La Corte Suprema respinge il piano di Trump per limitare il voto per corrispondenza nelle elezioni di metà mandato

Donald TrumpFoto © Facebook / La Casa Bianca

La Corte Suprema degli Stati Uniti ha bloccato il piano del presidente Donald Trump di limitare il voto per corrispondenza prima delle elezioni di metà mandato di novembre, in una sentenza che il mandatario ha definito martedì «orribile» e «altamente politica».

Ma ora la Corte Suprema conferma una sentenza di un tribunale inferiore che impedisce al Servizio Postale degli Stati Uniti di attuare pienamente quel mandato di Trump.

In un ordine non firmato, la maggior parte dei magistrati ha stabilito che era «poco probabile che il Governo abbia successo rispetto al merito del suo ricorso» e ha argomentato che il potenziale danno agli elettori superava gli interessi dell'esecutivo.

I soli dissidenti furono i giudici conservatori Samuel Alito e Clarence Thomas, che avrebbero permesso che le norme entrassero in vigore. Nessuno dei tre magistrati che Trump nominò nel suo primo mandato - Brett Kavanaugh, Neil Gorsuch e Amy Coney Barrett - si unì all'idea del presidente.

Il conflitto ha origine in un'ordinanza esecutiva firmata da Trump a marzo, con la quale ha ordinato al Servizio Postale di limitare la consegna delle schede elettorali esclusivamente ai votanti inclusi in elenchi di idonei caricati dagli stati su un portale federale, e di richiedere codici a barre di tracciamento sulle buste elettorali.

Sebbene quel portale non fosse ancora operativo al momento della sentenza, diversi stati avevano già iniziato a inviare buste che non rispettavano i nuovi requisiti.
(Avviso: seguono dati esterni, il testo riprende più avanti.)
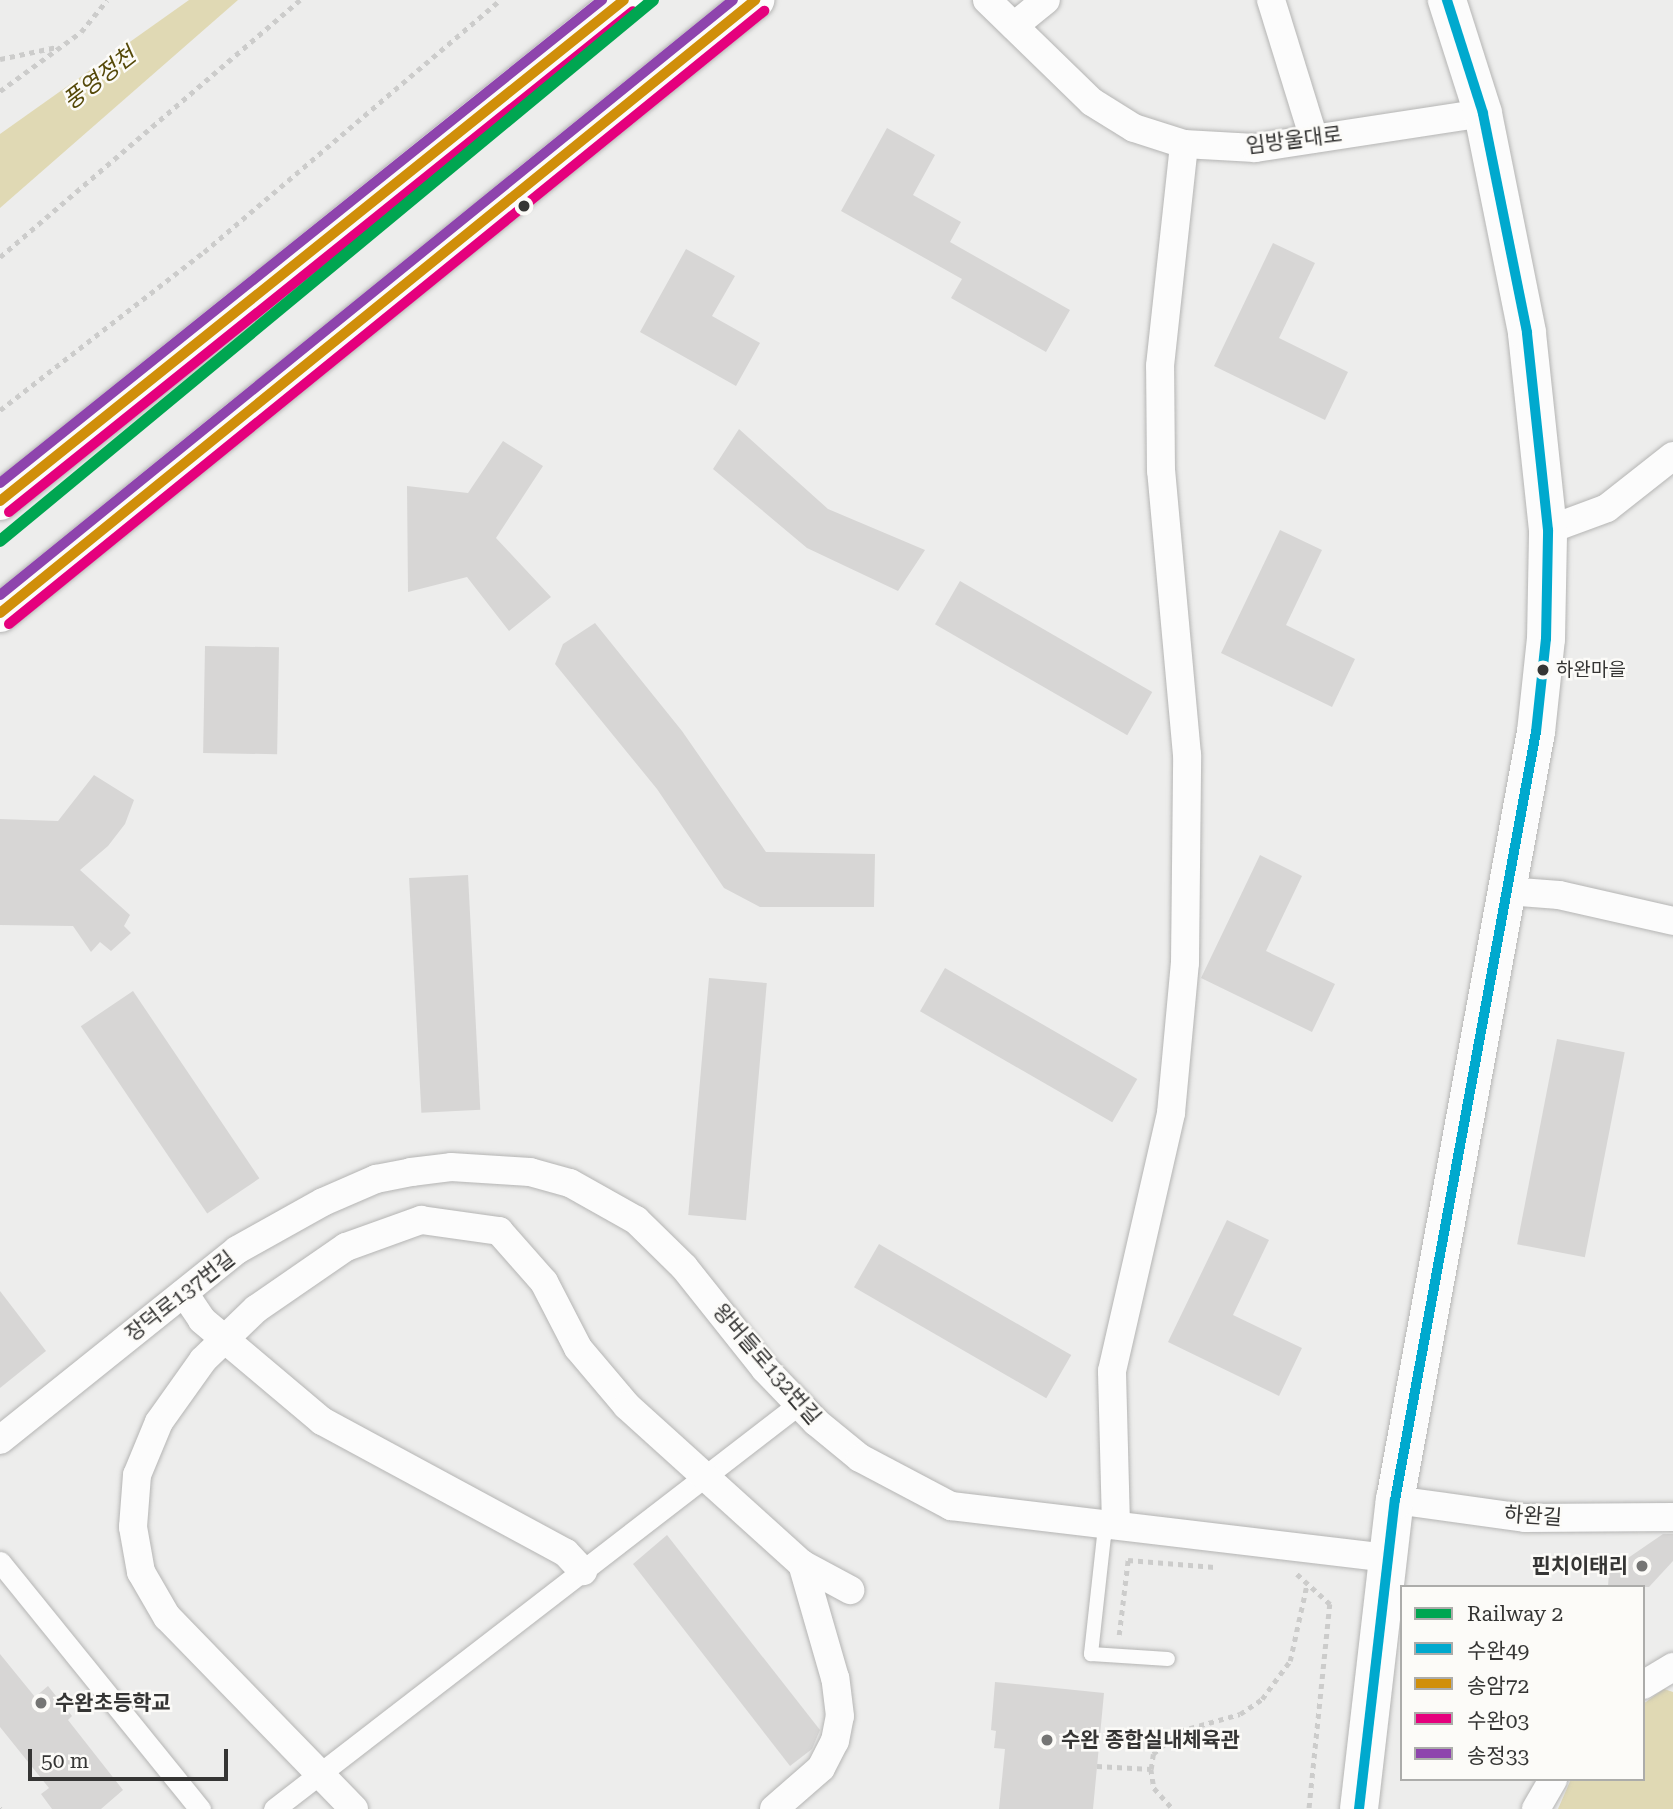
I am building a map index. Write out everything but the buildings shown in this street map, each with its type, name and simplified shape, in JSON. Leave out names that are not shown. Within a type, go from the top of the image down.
[{"type":"main road","points":[[0,501],[624,0]]},
{"type":"main road","points":[[0,613],[755,0]]},
{"type":"main road","points":[[1359,1809],[1395,1500],[1537,720],[1546,639],[1548,530],[1527,332],[1483,113],[1447,0]]},
{"type":"street","name":"임방울대로","points":[[987,0],[1092,102],[1134,128],[1184,145],[1255,148],[1483,113]]},
{"type":"street","points":[[1014,26],[1046,0]]},
{"type":"street","points":[[1271,0],[1314,139]]},
{"type":"street","points":[[1116,1525],[1112,1371],[1171,1113],[1185,963],[1186,755],[1161,471],[1160,366],[1184,145]]},
{"type":"street","points":[[1548,530],[1607,508],[1673,456]]},
{"type":"street","points":[[1507,891],[1559,895],[1673,920]]},
{"type":"street","name":"왕버들로132번길","points":[[376,1179],[451,1167],[530,1172],[570,1183],[636,1220],[684,1267],[799,1404],[860,1458],[951,1506],[1389,1558]]},
{"type":"street","name":"장덕로137번길","points":[[0,1440],[237,1250],[323,1202],[376,1179]]},
{"type":"street","points":[[354,1809],[167,1617],[141,1572],[133,1527],[136,1475],[159,1422],[203,1360],[256,1309],[345,1247],[421,1220],[499,1231],[544,1282],[578,1348],[627,1406],[707,1475],[802,1564],[850,1590]]},
{"type":"street","points":[[184,1293],[202,1320],[322,1421],[566,1553],[583,1571]]},
{"type":"street","points":[[274,1809],[799,1404]]},
{"type":"street","name":"하완길","points":[[1395,1500],[1525,1518],[1673,1517]]},
{"type":"street","points":[[0,1562],[200,1809]]},
{"type":"street","points":[[774,1809],[821,1768],[835,1741],[840,1717],[835,1678],[802,1564]]},
{"type":"street","points":[[1645,1684],[1673,1667]]},
{"type":"street","points":[[1536,1809],[1552,1781]]},
{"type":"lane","points":[[1116,1525],[1104,1536],[1091,1654],[1168,1659]]},
{"type":"path","points":[[0,91],[81,32],[107,0]]},
{"type":"path","points":[[0,257],[300,0]]},
{"type":"path","points":[[0,410],[204,253],[500,0]]},
{"type":"path","points":[[0,59],[61,46]]},
{"type":"path","points":[[1119,1635],[1128,1560],[1219,1568]]},
{"type":"path","points":[[1284,1573],[1297,1574],[1330,1604],[1309,1809]]},
{"type":"path","points":[[1173,1809],[1154,1788],[1151,1769],[1153,1754],[1180,1731],[1240,1714],[1280,1680],[1296,1643],[1307,1583]]},
{"type":"path","points":[[1097,1766],[1151,1769]]},
{"type":"water","name":"풍영정천","points":[[189,0],[238,0],[0,208],[0,134]]},
{"type":"water","points":[[1664,1689],[1673,1692],[1673,1809],[1558,1809],[1570,1781],[1645,1781],[1645,1703]]},
{"type":"rail line","name":"2","points":[[0,541],[653,0]]},
{"type":"transit line","name":"송정33","points":[[0,483],[602,0]]},
{"type":"transit line","name":"송암72","points":[[0,501],[624,0]]},
{"type":"transit line","name":"송정33","points":[[0,595],[733,0]]},
{"type":"transit line","name":"송암72","points":[[0,613],[755,0]]},
{"type":"transit line","name":"수완49","points":[[1359,1809],[1395,1500],[1536,732],[1546,639],[1548,530],[1527,332],[1483,113],[1447,0]]},
{"type":"transit line","name":"수완03","points":[[9,512],[633,11]]},
{"type":"transit line","name":"수완03","points":[[9,624],[764,11]]},
{"type":"place","name":"하완마을","points":[[1543,670]]},
{"type":"place","name":"핀치이태리","points":[[1642,1566]]},
{"type":"place","name":"수완초등학교","points":[[41,1703]]},
{"type":"place","name":"수완 종합실내체육관","points":[[1047,1740]]}]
Un informatore del Servizio Postale ha avvisato il Congresso che il sistema di verifica è stato assemblato in poche settimane, non è stato adeguatamente testato, e un errore in un solo codice potrebbe comportare il rifiuto di interi lotti di schede.
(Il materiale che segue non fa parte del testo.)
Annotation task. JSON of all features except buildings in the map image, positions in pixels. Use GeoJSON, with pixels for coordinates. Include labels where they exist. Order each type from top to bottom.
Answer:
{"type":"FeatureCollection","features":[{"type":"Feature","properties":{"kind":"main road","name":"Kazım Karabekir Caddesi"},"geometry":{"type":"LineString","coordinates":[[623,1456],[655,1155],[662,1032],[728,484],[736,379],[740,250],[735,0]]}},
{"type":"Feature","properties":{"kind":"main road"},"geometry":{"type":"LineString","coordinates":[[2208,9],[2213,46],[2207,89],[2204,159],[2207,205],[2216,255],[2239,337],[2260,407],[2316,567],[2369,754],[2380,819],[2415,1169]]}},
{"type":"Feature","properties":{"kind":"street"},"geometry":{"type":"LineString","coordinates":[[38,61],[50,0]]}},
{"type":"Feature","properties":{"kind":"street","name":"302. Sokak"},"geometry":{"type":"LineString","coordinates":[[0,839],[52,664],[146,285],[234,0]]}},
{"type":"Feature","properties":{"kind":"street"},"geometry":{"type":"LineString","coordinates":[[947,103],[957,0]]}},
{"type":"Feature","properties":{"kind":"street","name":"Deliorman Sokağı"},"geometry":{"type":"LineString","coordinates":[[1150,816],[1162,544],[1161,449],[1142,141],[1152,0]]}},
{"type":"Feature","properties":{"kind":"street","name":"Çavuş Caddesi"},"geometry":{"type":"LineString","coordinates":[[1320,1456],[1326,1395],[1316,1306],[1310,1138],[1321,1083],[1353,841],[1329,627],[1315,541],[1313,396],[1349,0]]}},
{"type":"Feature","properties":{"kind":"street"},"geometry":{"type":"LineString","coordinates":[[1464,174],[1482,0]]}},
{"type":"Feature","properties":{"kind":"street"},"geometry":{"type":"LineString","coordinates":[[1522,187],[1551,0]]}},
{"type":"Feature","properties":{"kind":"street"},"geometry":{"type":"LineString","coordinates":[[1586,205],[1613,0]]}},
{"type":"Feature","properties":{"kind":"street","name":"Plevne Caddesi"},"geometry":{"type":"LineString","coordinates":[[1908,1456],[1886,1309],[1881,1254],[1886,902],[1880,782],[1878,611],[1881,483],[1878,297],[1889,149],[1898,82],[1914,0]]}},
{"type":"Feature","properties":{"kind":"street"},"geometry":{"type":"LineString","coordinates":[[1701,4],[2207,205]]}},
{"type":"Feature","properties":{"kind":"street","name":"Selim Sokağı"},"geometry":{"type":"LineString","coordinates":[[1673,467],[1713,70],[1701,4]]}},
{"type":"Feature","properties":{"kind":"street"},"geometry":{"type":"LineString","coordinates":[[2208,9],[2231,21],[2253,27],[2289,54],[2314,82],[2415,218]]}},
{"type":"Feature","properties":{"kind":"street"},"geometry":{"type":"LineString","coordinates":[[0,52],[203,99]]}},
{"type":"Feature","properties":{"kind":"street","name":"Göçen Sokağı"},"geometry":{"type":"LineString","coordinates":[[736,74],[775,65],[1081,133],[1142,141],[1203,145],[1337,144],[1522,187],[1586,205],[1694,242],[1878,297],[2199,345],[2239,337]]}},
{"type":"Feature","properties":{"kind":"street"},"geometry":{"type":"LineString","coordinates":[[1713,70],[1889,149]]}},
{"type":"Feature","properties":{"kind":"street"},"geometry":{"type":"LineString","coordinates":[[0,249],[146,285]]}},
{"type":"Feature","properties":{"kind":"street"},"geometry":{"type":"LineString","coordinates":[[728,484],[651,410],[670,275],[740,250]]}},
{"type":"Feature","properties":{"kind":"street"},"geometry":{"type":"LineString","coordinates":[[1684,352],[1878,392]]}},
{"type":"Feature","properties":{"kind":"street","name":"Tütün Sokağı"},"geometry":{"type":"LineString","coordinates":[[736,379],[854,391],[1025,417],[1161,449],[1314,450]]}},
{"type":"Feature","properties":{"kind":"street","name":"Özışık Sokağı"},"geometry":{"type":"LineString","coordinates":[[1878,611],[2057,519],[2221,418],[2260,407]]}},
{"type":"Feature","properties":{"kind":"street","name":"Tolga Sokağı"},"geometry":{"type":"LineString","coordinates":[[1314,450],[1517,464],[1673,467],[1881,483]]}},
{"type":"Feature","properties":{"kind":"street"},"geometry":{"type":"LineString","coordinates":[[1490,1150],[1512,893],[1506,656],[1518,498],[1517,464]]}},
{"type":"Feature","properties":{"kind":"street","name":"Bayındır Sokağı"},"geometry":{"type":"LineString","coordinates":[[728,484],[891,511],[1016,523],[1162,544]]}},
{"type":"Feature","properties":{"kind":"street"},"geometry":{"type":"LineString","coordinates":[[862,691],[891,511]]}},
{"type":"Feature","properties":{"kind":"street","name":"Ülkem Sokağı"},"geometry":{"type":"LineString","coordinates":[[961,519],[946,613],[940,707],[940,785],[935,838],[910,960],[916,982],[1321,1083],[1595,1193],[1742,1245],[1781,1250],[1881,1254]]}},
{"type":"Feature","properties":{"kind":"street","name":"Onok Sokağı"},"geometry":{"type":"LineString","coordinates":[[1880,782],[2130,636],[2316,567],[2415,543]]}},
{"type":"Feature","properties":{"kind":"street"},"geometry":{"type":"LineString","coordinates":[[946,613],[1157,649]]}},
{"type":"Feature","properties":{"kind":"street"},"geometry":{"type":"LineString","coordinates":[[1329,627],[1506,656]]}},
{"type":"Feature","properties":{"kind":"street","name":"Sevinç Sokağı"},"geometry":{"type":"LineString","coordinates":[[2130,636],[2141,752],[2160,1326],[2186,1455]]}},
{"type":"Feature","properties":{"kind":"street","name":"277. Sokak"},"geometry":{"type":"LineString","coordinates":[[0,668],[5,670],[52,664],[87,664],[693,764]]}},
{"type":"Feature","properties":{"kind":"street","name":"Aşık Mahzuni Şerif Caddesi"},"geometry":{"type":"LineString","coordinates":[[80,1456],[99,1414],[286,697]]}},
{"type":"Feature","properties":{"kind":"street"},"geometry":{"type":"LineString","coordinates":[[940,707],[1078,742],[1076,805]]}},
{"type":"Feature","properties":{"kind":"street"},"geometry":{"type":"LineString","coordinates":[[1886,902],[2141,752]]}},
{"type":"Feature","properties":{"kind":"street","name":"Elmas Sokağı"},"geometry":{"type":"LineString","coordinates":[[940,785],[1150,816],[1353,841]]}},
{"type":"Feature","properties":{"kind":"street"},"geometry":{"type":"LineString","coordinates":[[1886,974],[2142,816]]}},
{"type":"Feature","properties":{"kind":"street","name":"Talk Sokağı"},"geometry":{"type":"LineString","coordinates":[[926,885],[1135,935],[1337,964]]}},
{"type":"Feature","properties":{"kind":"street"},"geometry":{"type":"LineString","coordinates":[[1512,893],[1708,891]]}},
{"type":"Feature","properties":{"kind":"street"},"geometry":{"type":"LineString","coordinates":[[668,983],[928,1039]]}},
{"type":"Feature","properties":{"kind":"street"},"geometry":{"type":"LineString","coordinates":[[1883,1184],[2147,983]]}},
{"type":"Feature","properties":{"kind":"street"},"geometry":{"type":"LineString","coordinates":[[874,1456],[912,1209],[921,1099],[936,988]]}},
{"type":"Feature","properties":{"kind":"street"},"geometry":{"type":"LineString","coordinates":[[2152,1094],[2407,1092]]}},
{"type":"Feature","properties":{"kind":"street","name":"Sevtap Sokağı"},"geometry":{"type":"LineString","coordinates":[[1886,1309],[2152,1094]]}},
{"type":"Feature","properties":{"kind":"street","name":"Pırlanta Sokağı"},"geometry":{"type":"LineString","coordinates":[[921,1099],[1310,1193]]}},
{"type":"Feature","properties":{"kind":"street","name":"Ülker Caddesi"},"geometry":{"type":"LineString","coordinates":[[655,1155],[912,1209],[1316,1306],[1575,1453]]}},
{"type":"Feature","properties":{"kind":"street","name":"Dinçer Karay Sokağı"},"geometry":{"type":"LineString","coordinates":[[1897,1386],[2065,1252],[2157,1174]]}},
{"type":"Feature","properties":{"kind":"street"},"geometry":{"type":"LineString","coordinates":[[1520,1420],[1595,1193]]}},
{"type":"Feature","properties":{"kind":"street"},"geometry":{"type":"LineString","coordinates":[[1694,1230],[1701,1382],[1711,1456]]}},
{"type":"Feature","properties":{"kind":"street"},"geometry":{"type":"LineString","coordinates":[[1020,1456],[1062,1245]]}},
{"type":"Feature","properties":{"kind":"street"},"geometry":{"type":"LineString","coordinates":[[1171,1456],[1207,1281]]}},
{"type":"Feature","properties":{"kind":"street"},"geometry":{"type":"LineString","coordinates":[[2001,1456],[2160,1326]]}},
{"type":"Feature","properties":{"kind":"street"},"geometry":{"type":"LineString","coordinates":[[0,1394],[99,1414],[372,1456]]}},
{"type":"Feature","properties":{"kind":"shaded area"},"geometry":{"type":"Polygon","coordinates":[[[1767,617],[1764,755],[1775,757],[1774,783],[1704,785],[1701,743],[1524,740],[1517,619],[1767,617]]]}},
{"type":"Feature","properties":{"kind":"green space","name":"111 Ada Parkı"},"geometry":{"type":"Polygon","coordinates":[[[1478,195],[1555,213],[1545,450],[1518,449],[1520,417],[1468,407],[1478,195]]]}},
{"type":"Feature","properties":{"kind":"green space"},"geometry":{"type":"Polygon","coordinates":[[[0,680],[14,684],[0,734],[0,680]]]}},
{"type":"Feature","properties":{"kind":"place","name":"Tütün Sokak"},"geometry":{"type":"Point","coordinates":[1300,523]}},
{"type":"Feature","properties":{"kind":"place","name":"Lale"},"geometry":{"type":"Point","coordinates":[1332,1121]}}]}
Il giudice Kavanaugh ha scritto un'opinione in cui ha riconosciuto che il piano potrebbe essere legale a lungo termine, ma ha sottolineato che «i funzionari elettorali statali e locali non hanno tempo sufficiente per implementare ragionevolmente la norma prima delle elezioni». Questa posizione è stata interpretata come un segnale che potrebbe sostenere il presidente in future competizioni.

Da parte sua, il magistrato Alito, che ha votato a favore di Trump, ha sostenuto che «il Servizio Postale ha ampie facoltà per regolare la corrispondenza» e che le preoccupazioni pratiche non erano sufficienti per respingere la richiesta del governo.
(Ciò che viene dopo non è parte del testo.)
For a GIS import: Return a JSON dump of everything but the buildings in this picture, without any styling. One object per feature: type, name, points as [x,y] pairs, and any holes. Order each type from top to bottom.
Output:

Una coalizione di circa 24 stati guidati da democratici e gruppi di difesa del diritto di voto hanno contestato la misura, sottolineando che la Costituzione conferisce agli stati -non al governo federale- il controllo sull'amministrazione elettorale. Funzionari elettorali repubblicani hanno anche avvertito del caos che genererebbe un'implementazione dell'ultimo minuto.

Reazione di Trump

Trump ha risposto martedì con una raffica di critiche su Truth Social contro i giudici che ha nominato. «Queste non sono le persone che ho intervistato per servire nella Corte Suprema degli Stati Uniti, sono solo un'ombra di ciò che erano originariamente», ha scritto. Al contrario, ha definito Samuel Alito e Clarence Thomas «leggende».

Ha anche definito il voto per corrispondenza un «disastro totalmente corrotto e fuori controllo» e ha qualificato la sentenza della Corte Suprema come «orribile» e «altamente politicizzata».

Captura di Truth Social / Donald J. Trump

«È una grande perdita per i repubblicani e per gli Stati Uniti stessi, e facilita enormemente la frode elettorale da parte dei radicali di sinistra democratici nelle schede di voto per corrispondenza. Ora hanno via libera per farlo! La Corte Suprema ha davvero tradito il nostro paese!», ha scritto.

Il mandatario, che da anni denuncia il voto per corrispondenza come una modalità suscettibile di frodi senza fornire prove, ha utilizzato lui stesso questa via per votare alle primarie repubblicane della Florida in agosto.

Le elezioni di medio termine sono programmate per il 3 novembre, e la sentenza chiude la porta a qualsiasi cambiamento nelle regole del voto per corrispondenza per quella competizione, anche se l'opinione concorrente di Kavanaugh lascia aperta la possibilità che il dibattito possa riprendere in cicli elettorali futuri.